The traditional idea of just cause allows use of force to punish evil, and this would surely apply to Saddam Hussein’s regime. Another of the core just war concepts is that the aim of such force include the establishment of peace. Here a further dimension emerges: the obligation to replace the evildoer’s government with one that exercises sovereign authority for good ends, that can create an order that serves justice and peace. Thus regime change means not only getting rid of Saddam but also creating a democratic Iraq that can serve as a model for the region: an idea put forward by Wolfowitz and taken up Thomas Friedman among others.
This is a very important idea that deserves serious attention. I support it strongly, but its likelihood, costs, and implications for long-term American involvement need to be considered, for no political good comes without some other political sacrifice. The goods and sacrifices should be identified, so it can be decided whether the necessary sacrifices are worth making, given our society’s obligations has to its own people and to other nations. It is also important in such rebuilding to seek the involvement of other nations and international and nongovernmental organizations. After Bosnia, Kosovo, and Afghanistan, we know what works best: a relatively robust military presence to maintain a general order by deterring most outbreaks of force and punishing those that occur, coupled with a range of types of civilian activities aimed at reconstituting the society and establishing good government.
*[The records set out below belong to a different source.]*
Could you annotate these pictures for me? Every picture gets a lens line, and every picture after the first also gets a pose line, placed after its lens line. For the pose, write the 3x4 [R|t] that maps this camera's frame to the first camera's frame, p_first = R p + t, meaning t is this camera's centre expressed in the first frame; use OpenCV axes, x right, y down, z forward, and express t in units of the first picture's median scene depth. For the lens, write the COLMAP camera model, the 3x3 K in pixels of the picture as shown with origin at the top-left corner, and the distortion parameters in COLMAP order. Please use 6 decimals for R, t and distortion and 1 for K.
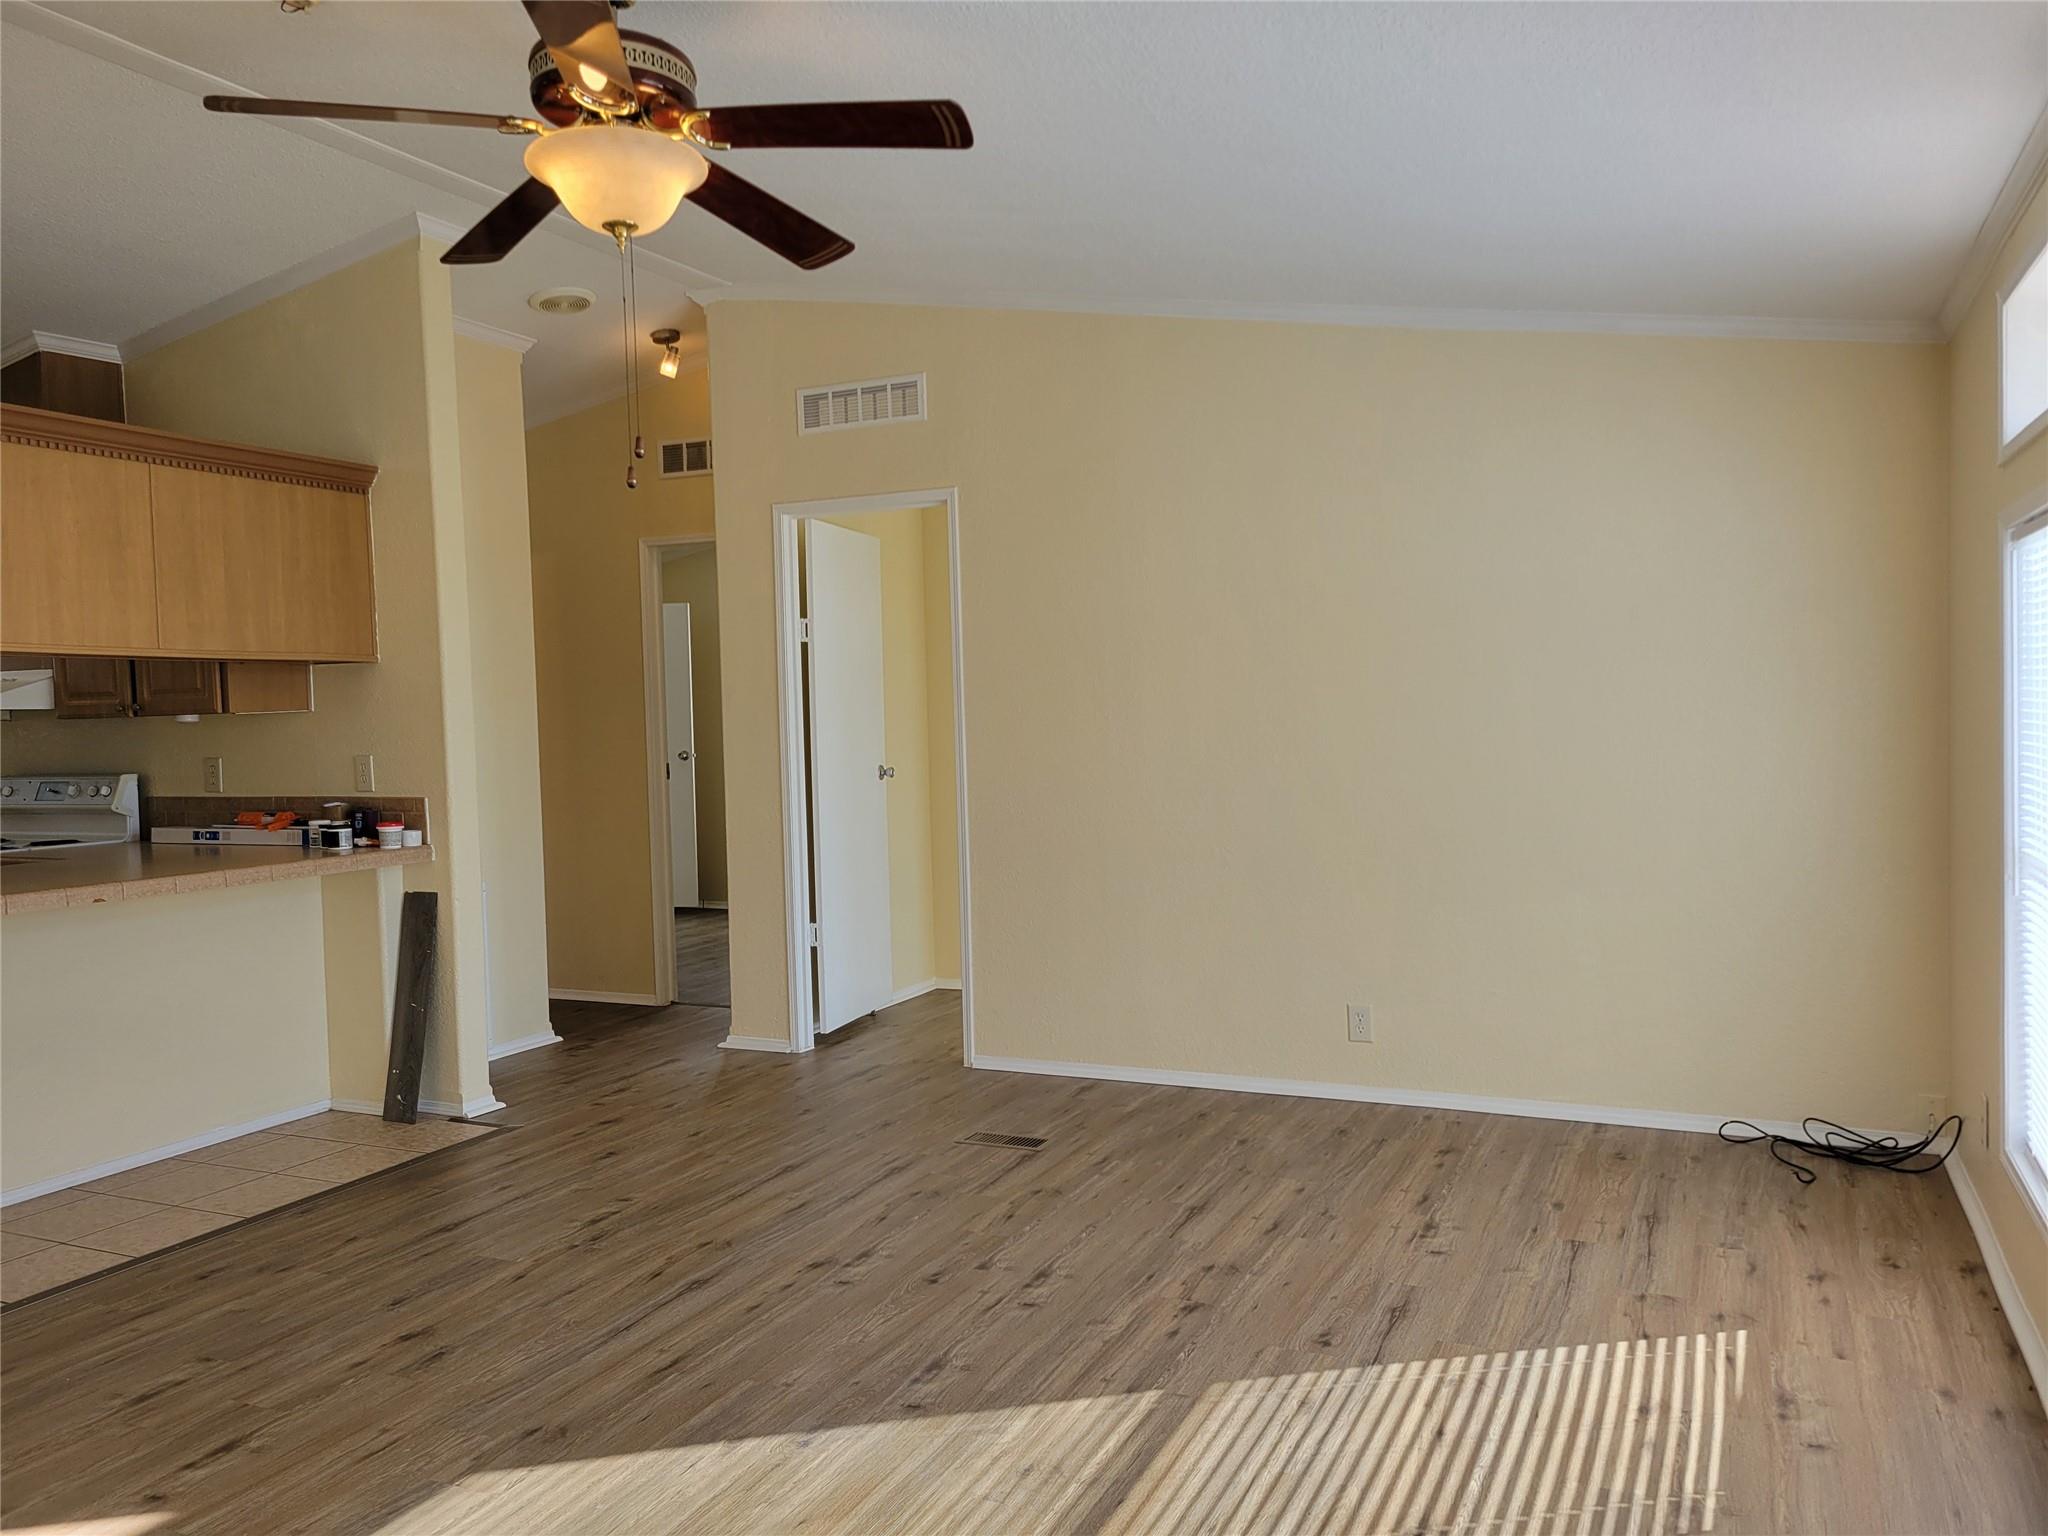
lens RADIAL K [[1538.1, 0, 1008.8], [0, 1538.1, 773.1], [0, 0, 1]] dist [0.066374, -0.049099]
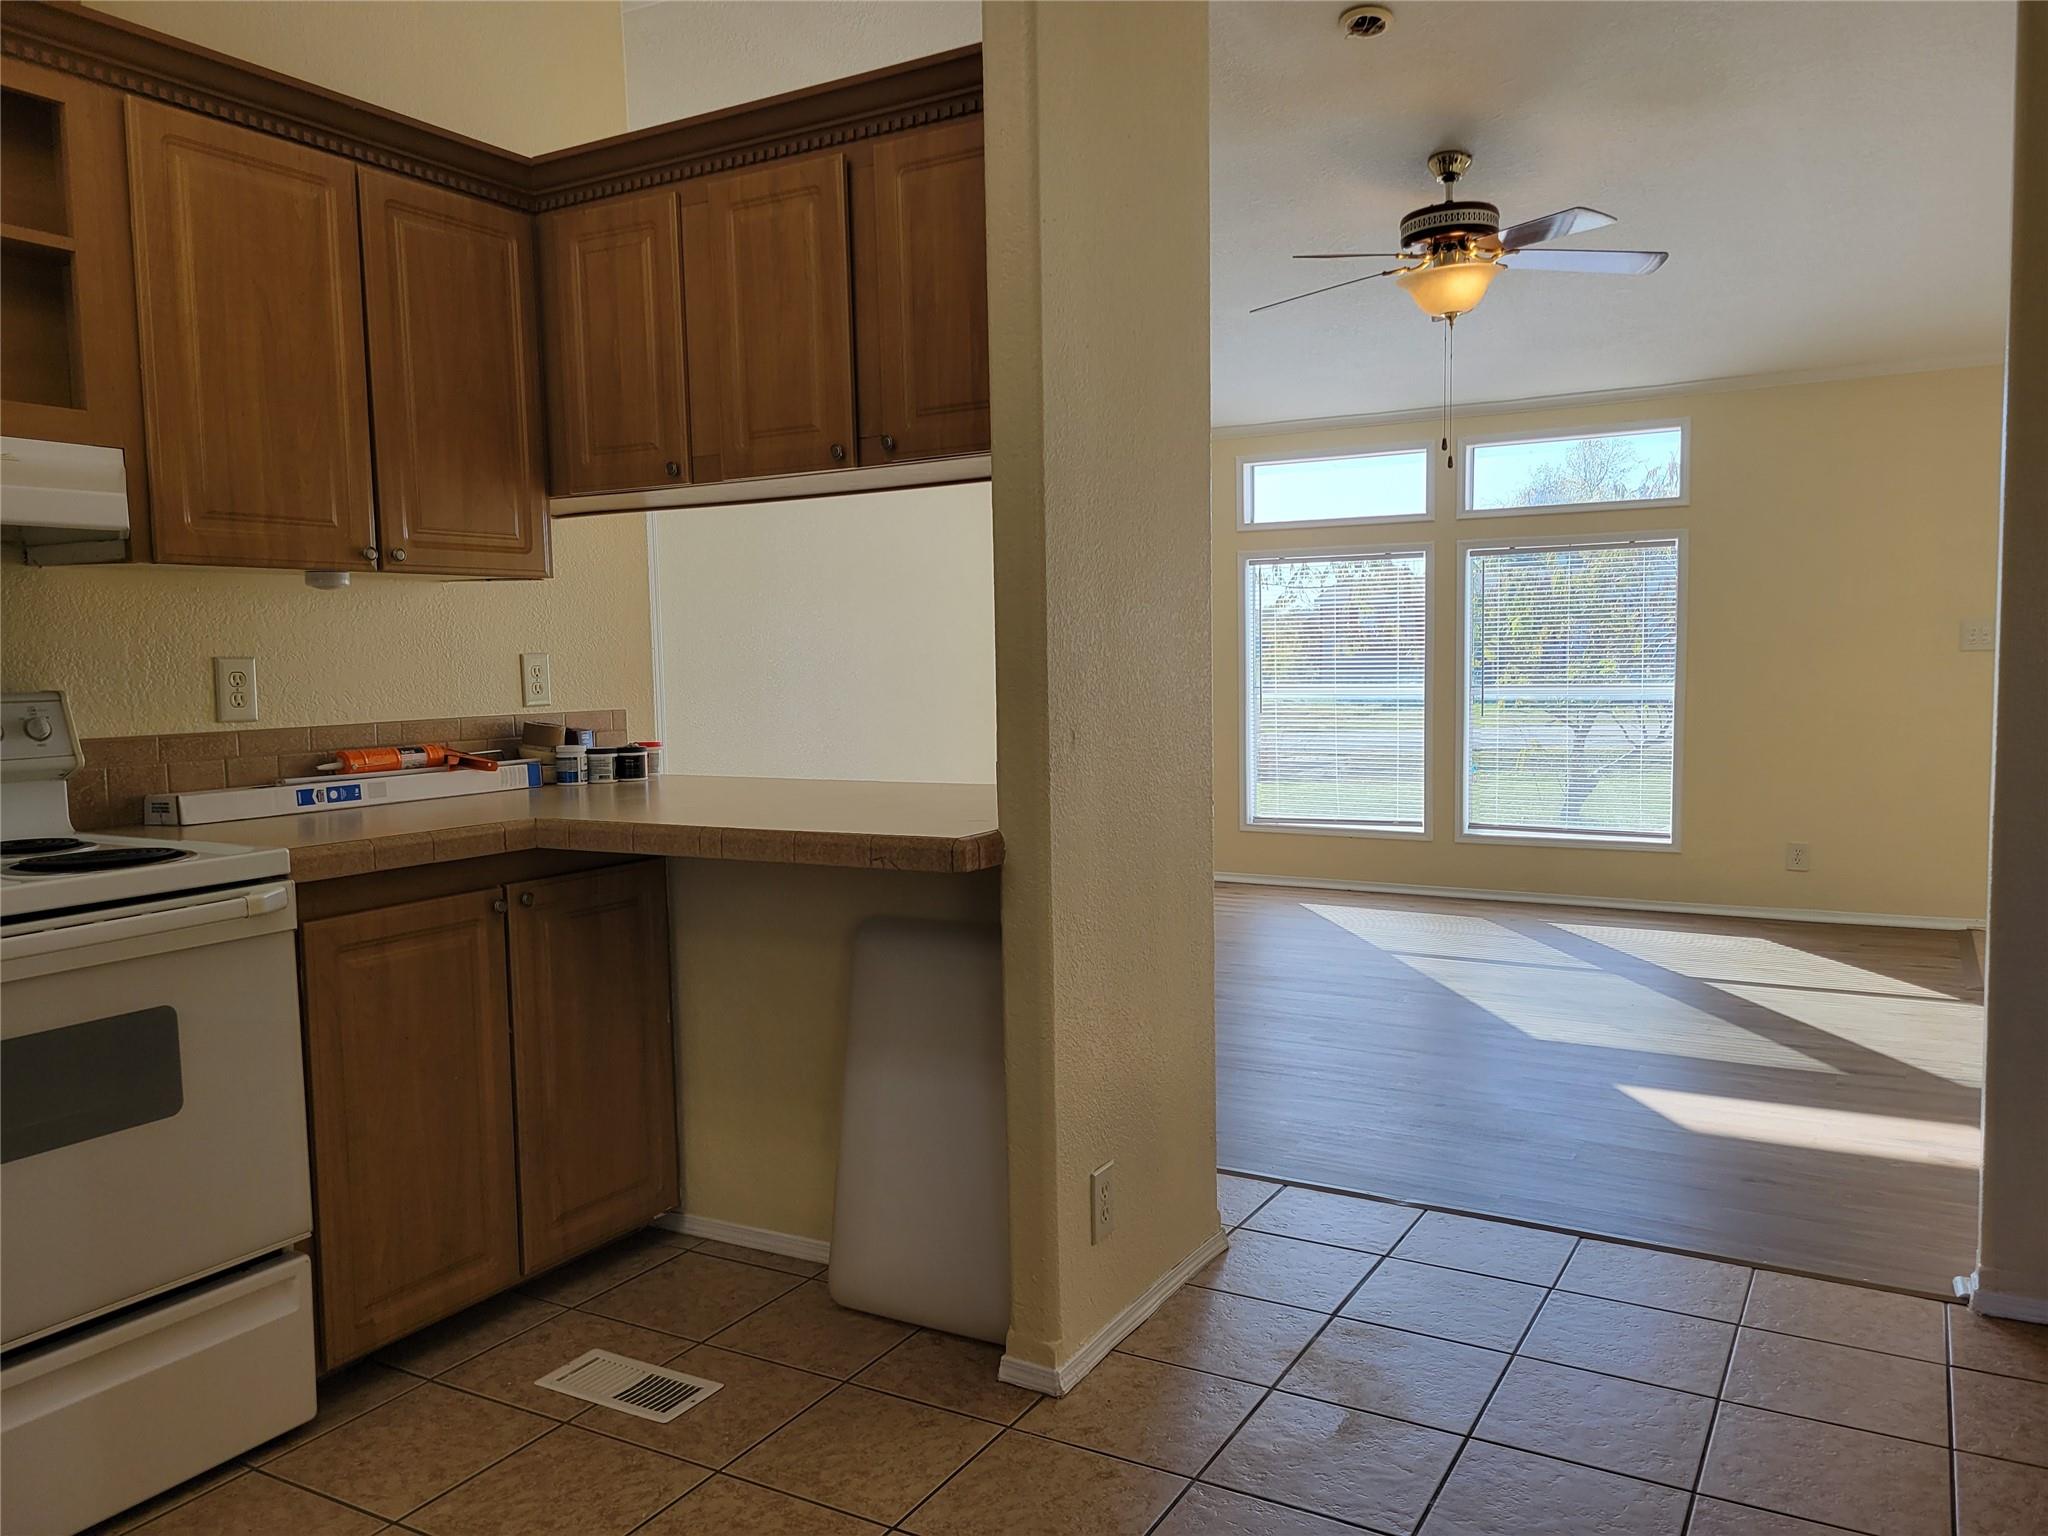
lens RADIAL K [[1526.4, 0, 1031.5], [0, 1526.4, 786.9], [0, 0, 1]] dist [0.056210, -0.061540]
pose [[0.070602, -0.062380, 0.995552, -1.075568], [0.055839, 0.996725, 0.058493, 0.019829], [-0.995940, 0.051461, 0.073854, 0.736655]]
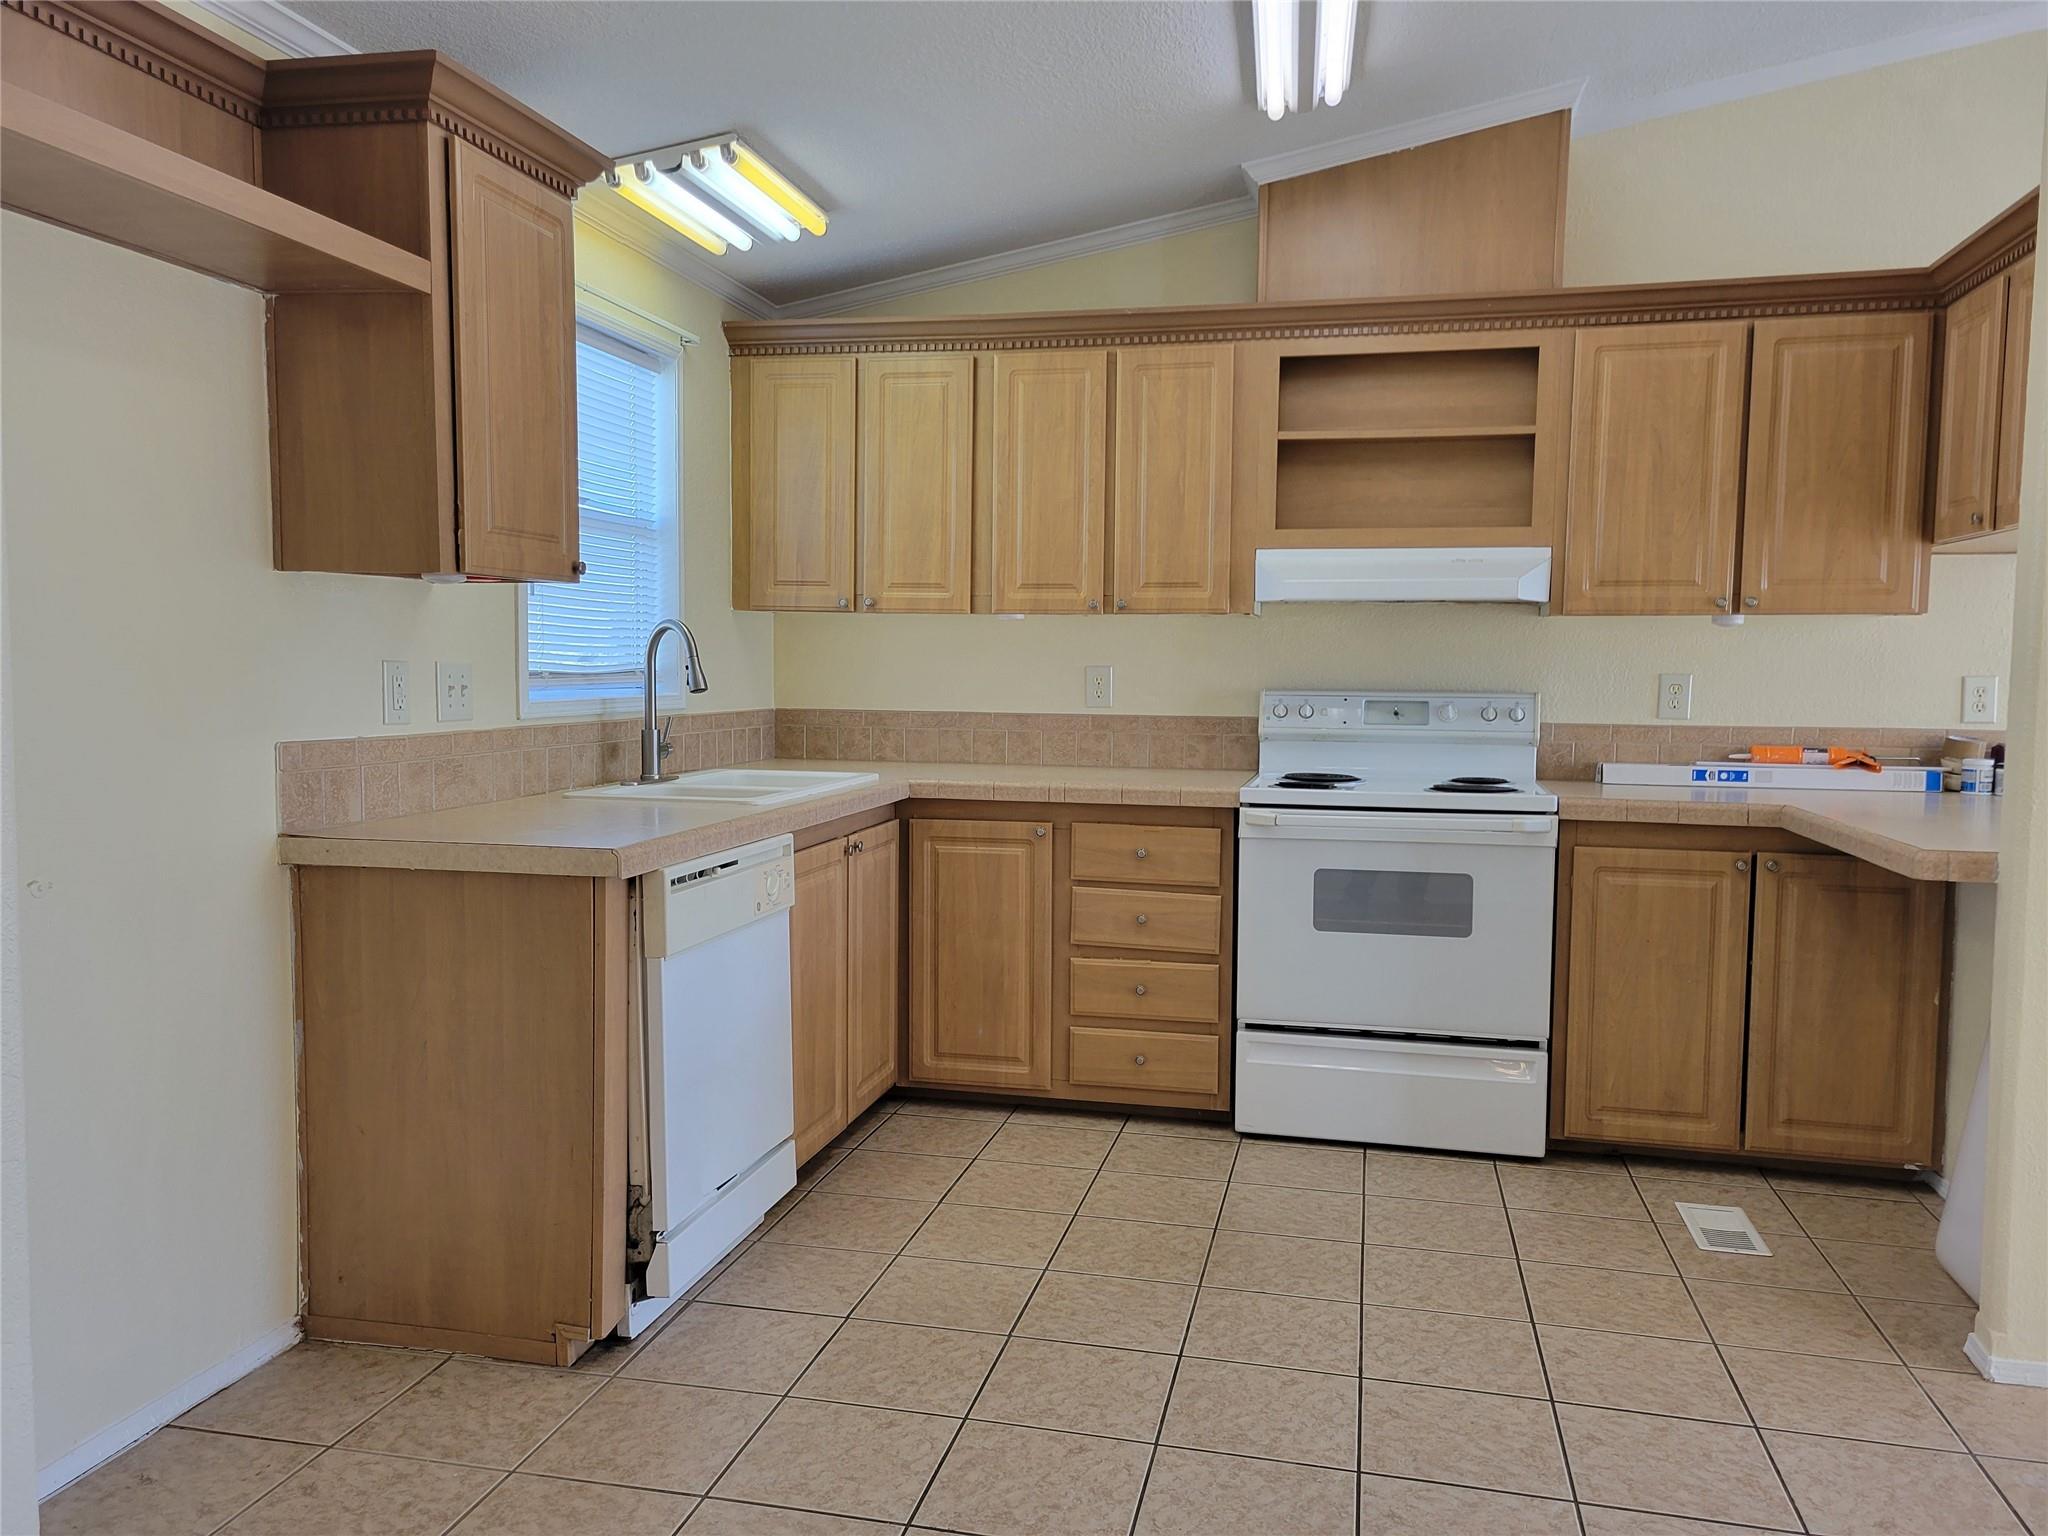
lens RADIAL K [[1538.1, 0, 1008.8], [0, 1538.1, 773.1], [0, 0, 1]] dist [0.066374, -0.049099]
pose [[0.977057, 0.019758, 0.212058, -1.048751], [-0.026804, 0.999178, 0.030403, 0.025850], [-0.211283, -0.035389, 0.976784, 0.344730]]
A running theme of all this is that we must take seriously the difference between moralists and those in political responsibility. The West’s just war tradition is about the achievement of a peace characterized by a just political order both within and among states. It is mistaken to think of peace simply as the absence of war. Indeed, the use of armed force is properly a tool for good political leadership to use in the service of that fuller and more genuine peace. It is good or bad as it intends to serve or not serve that goal. Without addressing whether the United States will or should go to war with Iraq over the actions of Saddam Hussein’s regime, I would note that the United States is already using armed force against that regime, and I consider it justified. The position of absolute pacifists is of a different sort from that of those in the moral debate who reduce the question to one of prudential calculation, who forget the critical distinction between the role of the moralist and the role of those in political responsibility. As the classic just war theorists understood, the justified use of force is one of the tools those in sovereign authority must have available. To think otherwise is to disregard the kind of world we live in.